A entrada do vírus IBR numa manada adulta de vacas leiteiras, que não tenha tido contacto prévio com a doença (animais negativos nas análises de sangue), pode causar problemas graves de IBR como abortos (podendo atingir 25 a 60% das vacas gestantes), sintomas respiratórios graves, quebras severas na produção de leite e mesmo morte. Os surtos de IBR podem afectar grande nº de animais. Frequentemente observei em explorações, nos Açores, grupos de animais numa exploração, ao mesmo tempo, com os sinais característicos de doença respiratória provocada pela IBR (febre, corrimentos nas narinas e olhos e grandes quebras na produção de leite). Quando estes animais começavam a recuperar, podia aparecer novo grupo de animais com os mesmos sintomas, possivelmente, tinham sido infectados pelos primeiros.

Impacto económico da IBR

Em todo o mundo, o vírus IBR provoca milhões de euros de prejuízos devido a quebras na produção leiteira (pode baixar até cerca de 14 L/vaca/dia), problemas de fertilidade, abortos, custos com tratamentos veterinários, refugos e mortes.

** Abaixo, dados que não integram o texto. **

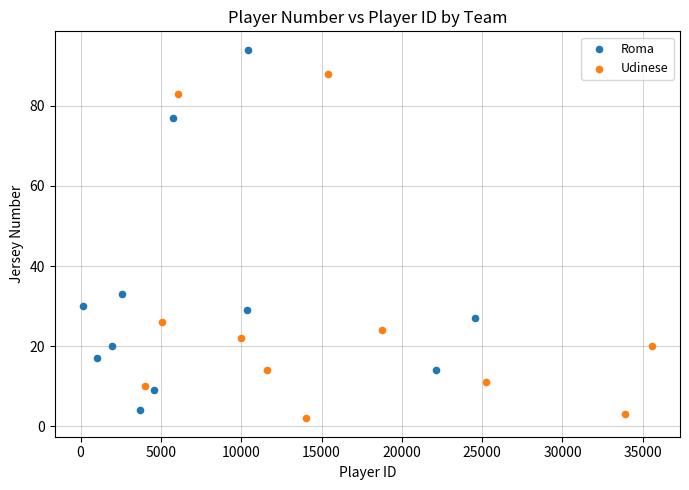

Which series has the widest spread of Y values?

Roma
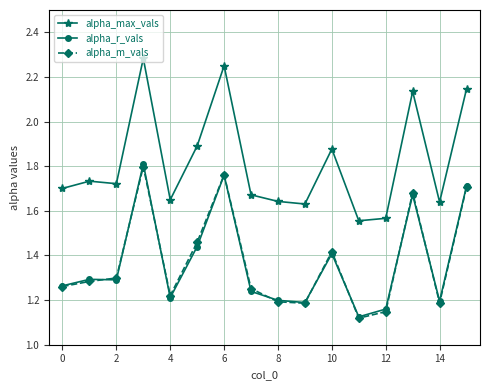

At how many categories does at least one series exceed 1?

16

Medidas de controlo de IBR

O controlo desta doença passa por:

- Identificação dos animais portadores do vírus e seu refugo (nem sempre possível);

- Evitar a entrada do vírus na exploração (evitar compra de animais já infectados, realizando análises de laboratório para pesquisa de IBR, desinfecção de materiais que possam estar infectados, evitar contacto com animais de explorações infectadas, etc);

- Vacinação de todo o efectivo com o objectivo de travar a disseminação do vírus (diminuindo a eliminação do vírus para o meio ambiente de animais portadores), prevenção de sintomas (animais vacinados que sofram infecção, as consequências da doença serão de menor gravidade ou inexistentes). Os animais previamente vacinados, se entrarem em contacto com vírus, têm maior número de 'armas' (defesas) para lutarem contra a IBR, evitando casos de doença severa e diminuindo o prejuízo na rentabilidade da exploração. A escolha da vacina adequada para a exploração, depende da realidade da mesma (ex. existência ou não de mais doenças na exploração), e, é uma decisão que deve ser tomada conjuntamente entre o veterinário assistente da exploração e o proprietário, a partir das vacinas disponíveis no mercado nacional.

 

Bibliografia

- Rebhun W. (95), Diseases

of Dairy Cattle.

Williams & Wilkins

- Radostits, O. M. et al,

Veterinary Medicine (00).

W. B. Saunders

- Andrews, A. H., Bovine Medicine -.Diseases and Husbandry of Cattle (92). Blackwell Science

- Fourichon C. et al, 'Quantification of economic losses

consecutive to infection of a dairy herd with bovine viral diarrhoea virus' (05). Preventive Veterinary Medicine, Elsevier.